Por Federico Medrano || Seguramente la inmensa mayoría de los docentes que trabajan en las escuelas de Educación Secundaria y en los Institutos de Educación Superior de la Provincia, se preguntarán -a diario- que le deparará el destino como trabajador de la educación frente a los grandes cambios establecidos tanto en la Ley de Educación Nacional N° 26.206 como en la Ley de Educación de la Provincia N° 5.807.
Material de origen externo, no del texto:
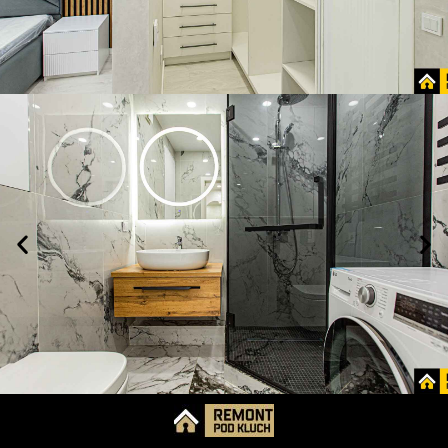
ХОЧУ
ЗАКАЗАТЬ!
Гардеробная
ХОЧУ
ЗАКАЗАТЬ!
Ванная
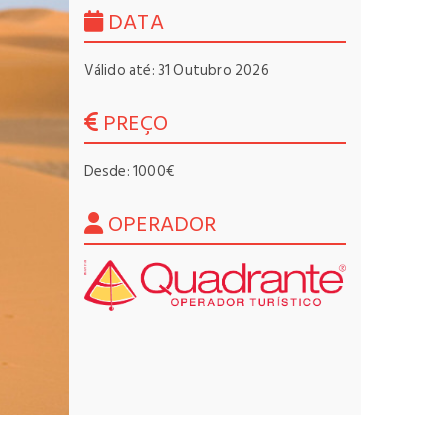
DATA
Válido até: 31 Outubro 2026
PREÇO
Desde: 1000€
OPERADOR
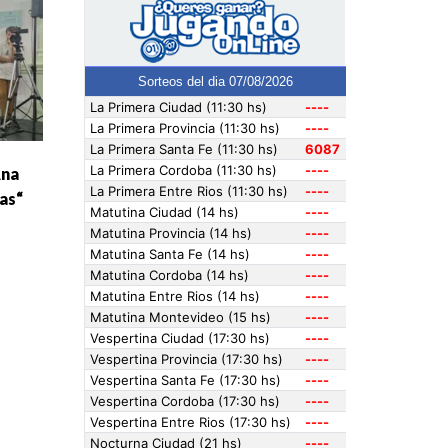
Ana
as“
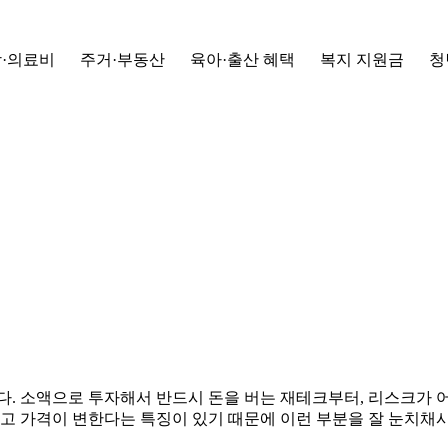
·의료비
주거·부동산
육아·출산 혜택
복지 지원금
청
. 소액으로 투자해서 반드시 돈을 버는 재테크부터, 리스크가 
고 가격이 변한다는 특징이 있기 때문에 이런 부분을 잘 눈치채시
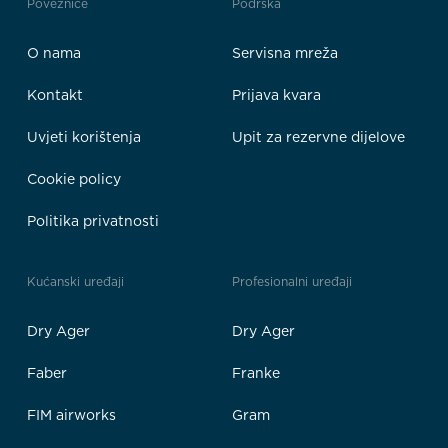
Poveznice
Podrška
O nama
Servisna mreža
Kontakt
Prijava kvara
Uvjeti korištenja
Upit za rezervne dijelove
Cookie policy
Politika privatnosti
Kućanski uređaji
Profesionalni uređaji
Dry Ager
Dry Ager
Faber
Franke
FIM airworks
Gram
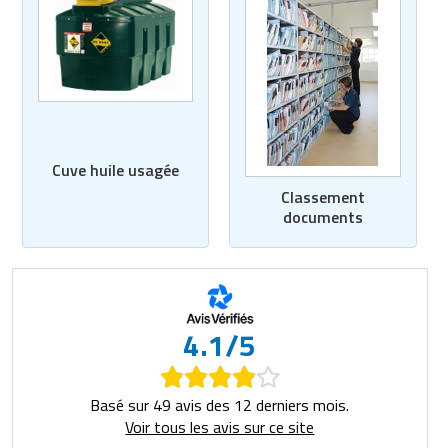
Cuve huile usagée
Classement
documents
4.1/5
Basé sur 49 avis des 12 derniers mois.
Voir tous les avis sur ce site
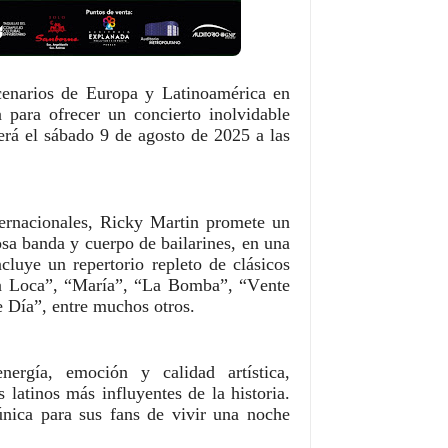
scenarios de Europa y Latinoamérica en
 para ofrecer un concierto inolvidable
erá el sábado 9 de agosto de 2025 a las
ternacionales, Ricky Martin promete un
sa banda y cuerpo de bailarines, en una
cluye un repertorio repleto de clásicos
a Loca”, “María”, “La Bomba”, “Vente
 Día”, entre muchos otros.
nergía, emoción y calidad artística,
latinos más influyentes de la historia.
única para sus fans de vivir una noche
Los instrumentos legales mencionados establecen las normas referentes a la organización, funcionamiento y sostenimiento del Sistema Educativo Provincial, y regulan –además- el ejercicio de nuestro derecho a enseñar. Esto implica, que se desarrollarán grandes cambios en la estructura, en todas las modalidades y orientaciones -como en aquellas opciones organizativas y/o curriculares- previstas dentro de la Educación Secundaria obligatoria, lo que conlleva inminentemente a la modificación del régimen laboral de los docentes jujeños.
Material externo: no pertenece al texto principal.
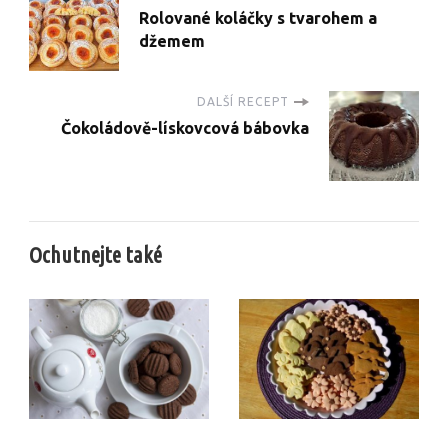
Rolované koláčky s tvarohem a
džemem
DALŠÍ RECEPT
Čokoládově-lískovcová bábovka
Ochutnejte také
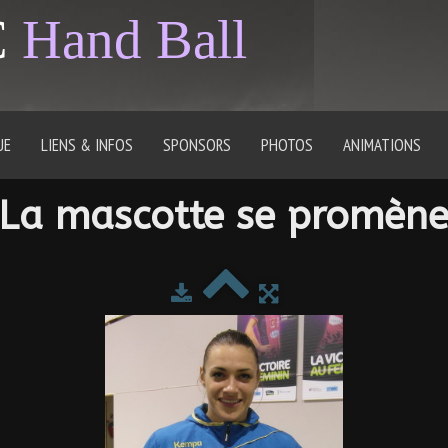
C
Hand Ball
UE
LIENS & INFOS
SPONSORS
PHOTOS
ANIMATIONS
La mascotte se promèn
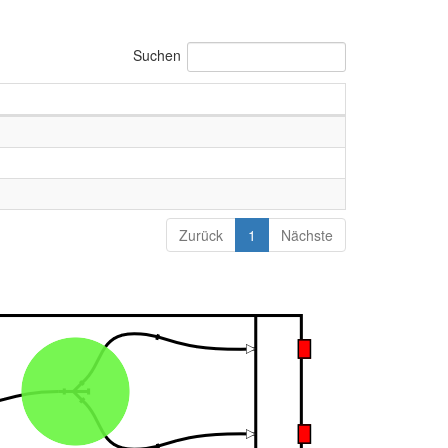
Suchen
Zurück
1
Nächste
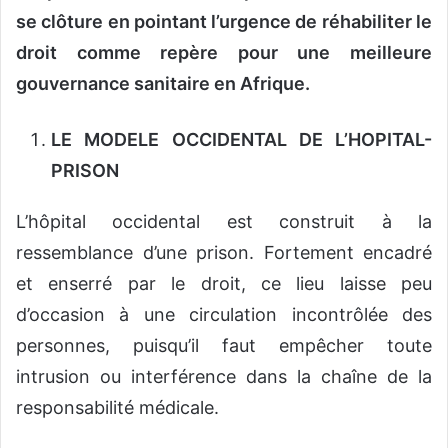
se clôture en pointant l’urgence de réhabiliter le
droit comme repère pour une meilleure
gouvernance sanitaire en Afrique.
LE MODELE OCCIDENTAL DE L’HOPITAL-
PRISON
L’hôpital occidental est construit à la
ressemblance d’une prison. Fortement encadré
et enserré par le droit, ce lieu laisse peu
d’occasion à une circulation incontrôlée des
personnes, puisqu’il faut empêcher toute
intrusion ou interférence dans la chaîne de la
responsabilité médicale.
En este contexto surge un interrogante ¿Qué pasos debemos seguir para resguardar nuestro derecho como trabajador de la educación?. Reaparece entonces la necesidad de recuperar una institución clave que actúa como interlocutor del conjunto de los docentes, el CE.D.E.M.S.-
Recuperar el rol protagónico y central del sindicato en el debate y en la búsqueda de soluciones a las problemáticas del sector, al igual que reconstruir la confianza y credibilidad entre sus afiliados y en la comunidad docente –en genera- es sin dudas el gran desafío. Esta meta se podrá alcanzar por medio de una institución con autoridad, sobre todo con autoridad moral, democratizando la vida interna con asambleas de afiliados y de delegados de manera periódica, que permite un mayor protagonismo y participación; construyendo consenso a partir de los disensos, más allá de las diferencias que puedan existir.
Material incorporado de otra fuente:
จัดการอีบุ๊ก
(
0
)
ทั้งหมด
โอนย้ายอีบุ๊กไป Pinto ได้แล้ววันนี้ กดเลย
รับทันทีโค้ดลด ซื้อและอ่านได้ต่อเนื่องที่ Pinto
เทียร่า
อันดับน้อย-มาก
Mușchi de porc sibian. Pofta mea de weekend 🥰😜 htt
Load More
El modelo de gestión sindical que debe primar, es aquel donde el compromiso que asuman aquellos que vayan a dirigir el destino de los docentes de la Educación Secundaria y Superior sea el de un verdadero trabajo en equipo; donde cada uno de sus miembros tenga asignada una responsabilidad, tanto en la administración de la Institución como en los convenios comerciales, actividades de índole cultural, deportiva, artística y de capacitación. Así también, dirigir los esfuerzos –fundamentalmente- al acompañamiento de los docentes en el reclamo individual y colectivo, tanto en el aspecto salarial como en las condiciones laborales.